The app will be designed to appeal to small business owners who need to train and manage their employees and will have all the functionality needed by the business owner for their employees to refer to during the working process. EmployBee will act as a reference for employees when concerning specific protocols they would typically ask the owner about. Business owners will use the app to give their workers information about work procedures that the worker may have forgotten or still have yet to learn. The app would also allow business owners to guide new employees through the integration process without dedicating the resources needed for their supervision. The app will be adaptable on an individual basis and managed by the owner of the business. In addition to small businesses, the app could also be extended to managers of larger companies, especially in workplaces divided into several departments such as large retail stores or hospitals. In these cases, the app could be used by managers on a section-by-section basis and be adapted to the individual needs of each business or department.
The EmployBee app’s three main points of functionality in descending order of importance are training aid for new employees, task and routine management, and finally scheduling communication.
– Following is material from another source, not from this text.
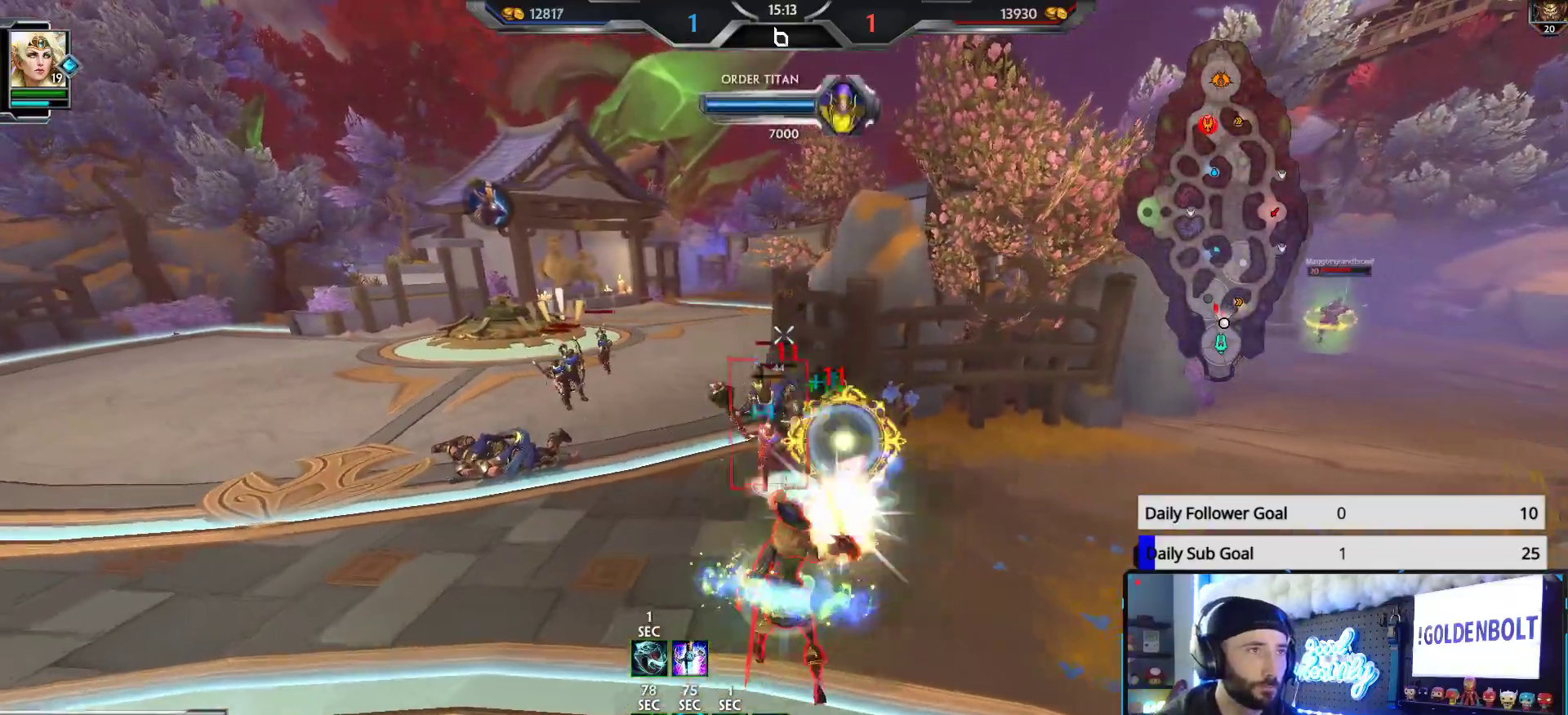
{"buttons": ["R2"], "left_stick": "down-right", "right_stick": "center", "events": [[17, "left_stick", "up"], [100, "right_stick", "right"], [183, "right_stick", "center"], [333, "left_stick", "left"], [433, "left_stick", "down"], [483, "left_stick", "down-right"]]}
The minimum viable product (MVP) of this app concept is a customizable app of the work environment and a list of what needs to be done during each shift. When a manager creates an EmployBee account, they will be led through a setup process that presents them with a map builder to create an outline for their small business and where everything goes. Once finalized with setup, the map can be zoomed into smaller rooms like storage closets, and locations in that room can be clicked on to bring up labeled images of where things go on the walls and in storage containers like cabinets. Along with a map of where everything goes, a list of tasks for each shift will be available for new employees to make sure they don't miss anything. Many shifts like a night or closing shift will have a list of recurring tasks that need to be completed during every closing shift that can be referenced and checked off to make sure everything gets done every time. A secondary feature set that will be available is a searchable list of protocols for unique situations that new employees may have not yet faced. This interface and its information will be uploaded by the manager during the setup process and employees can access the protocol list through a searchable interface making it easier to react with speed and confidence in new situations. The final feature of this app is shift management and communication meaning employers are able to set and share their weekly schedules through the app. Employees can access these schedules to confirm what days and times they are working but can also reach out to the managers directly through the app with scheduling conflicts and requests for switches and time off. With all of these features built directly into the EmployBee app, if used properly, any small business can ensure all new employees train quicker than ever and feel comfortable in their new environment with access to locations of everything in the store as well as protocol for any situation they may encounter.